The government is said to be confident that it will be ready in time, but the issue is that traders need time to learn how to use it and iron out any kinks.

So are businesses to blame for a lack of preparedness?

The IfG’s Maddy Thimont Jack believes the government is right to recognise business preparedness as one of the biggest problems leading up to January 1.

But she questions whether ministers’ expectations are fair when many companies are focused on surviving the winter in the face of increasingly harsh Covid restrictions, and when the government has much to do itself.

Thimont Jack told HuffPost UK: “Information on what businesses need to do has been late coming – the government has only just published an updated border operating model and it still needs to test systems.

“Some details are still wrapped up in the negotiations, for example on rules of origin.
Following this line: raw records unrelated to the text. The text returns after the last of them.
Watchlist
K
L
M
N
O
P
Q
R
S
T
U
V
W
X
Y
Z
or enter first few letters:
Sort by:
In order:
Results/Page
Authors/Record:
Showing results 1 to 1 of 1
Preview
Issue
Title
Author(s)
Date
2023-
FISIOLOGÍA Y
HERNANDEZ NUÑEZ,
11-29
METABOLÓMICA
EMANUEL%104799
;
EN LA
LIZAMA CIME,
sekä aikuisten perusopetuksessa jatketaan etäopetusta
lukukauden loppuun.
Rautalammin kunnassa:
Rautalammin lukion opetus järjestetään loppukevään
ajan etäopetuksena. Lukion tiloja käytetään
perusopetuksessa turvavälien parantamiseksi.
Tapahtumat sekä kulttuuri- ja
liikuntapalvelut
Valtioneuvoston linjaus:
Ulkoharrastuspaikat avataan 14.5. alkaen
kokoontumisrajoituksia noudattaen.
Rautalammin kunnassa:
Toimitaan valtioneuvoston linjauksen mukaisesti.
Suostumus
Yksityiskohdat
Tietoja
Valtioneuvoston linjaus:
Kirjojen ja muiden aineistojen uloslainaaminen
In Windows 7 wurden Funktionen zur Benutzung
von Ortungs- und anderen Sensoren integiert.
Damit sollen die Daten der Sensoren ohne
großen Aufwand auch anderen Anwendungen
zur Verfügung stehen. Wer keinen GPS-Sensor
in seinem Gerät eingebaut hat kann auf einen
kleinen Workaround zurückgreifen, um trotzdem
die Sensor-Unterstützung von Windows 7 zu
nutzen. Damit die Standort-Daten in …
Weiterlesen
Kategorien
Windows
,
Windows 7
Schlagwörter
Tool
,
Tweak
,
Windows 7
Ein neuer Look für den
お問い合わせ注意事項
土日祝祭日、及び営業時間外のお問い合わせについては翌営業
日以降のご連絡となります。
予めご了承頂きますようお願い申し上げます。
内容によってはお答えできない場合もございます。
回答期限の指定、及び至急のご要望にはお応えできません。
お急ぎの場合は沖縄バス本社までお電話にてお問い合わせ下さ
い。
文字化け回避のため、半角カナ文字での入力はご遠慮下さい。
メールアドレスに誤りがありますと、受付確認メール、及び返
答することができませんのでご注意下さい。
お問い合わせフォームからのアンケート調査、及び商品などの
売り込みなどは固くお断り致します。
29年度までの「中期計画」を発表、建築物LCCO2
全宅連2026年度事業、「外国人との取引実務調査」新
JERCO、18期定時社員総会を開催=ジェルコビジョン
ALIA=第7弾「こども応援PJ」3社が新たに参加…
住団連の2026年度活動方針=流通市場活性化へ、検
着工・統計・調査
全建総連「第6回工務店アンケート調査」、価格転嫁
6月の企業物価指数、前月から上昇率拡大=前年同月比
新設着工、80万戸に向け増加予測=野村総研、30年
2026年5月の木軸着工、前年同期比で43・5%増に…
“But even where information is available, it is unfair to say that businesses have had their head in the sand.

“Like government, they have been grappling with the impact of the coronavirus pandemic – most businesses just don’t have the cashflow or bandwidth to prepare.”

Brexit expert Jill Rutter believes the government has created a fundamental problem for itself: trying to sell the benefits of Brexit while warning businesses of a mountain of red tape to come.

She likens it to ministers “trying to present doing your tax return as the opportunity of a lifetime”.

Rutter, senior research fellow at UK In A Changing Europe, said: “The advertising campaign made it sound as if Britain’s new start was the best thing ever, that was the message you were putting out all summer.

“It was “check, change, go” - all these people staring into the middle distance at all these great opportunities - where is that giving the message about what a nightmare businesses are about to encounter.

“This has been the government’s problem all along - the big hgh level political message, which is that Brexit is worth it, it’s great, it opens all sorts of new opportunities, is completely incompatible with the message which should be ‘even if we get a deal you’re not going to believe the amount of red tape we’re about to dump on your guys’.”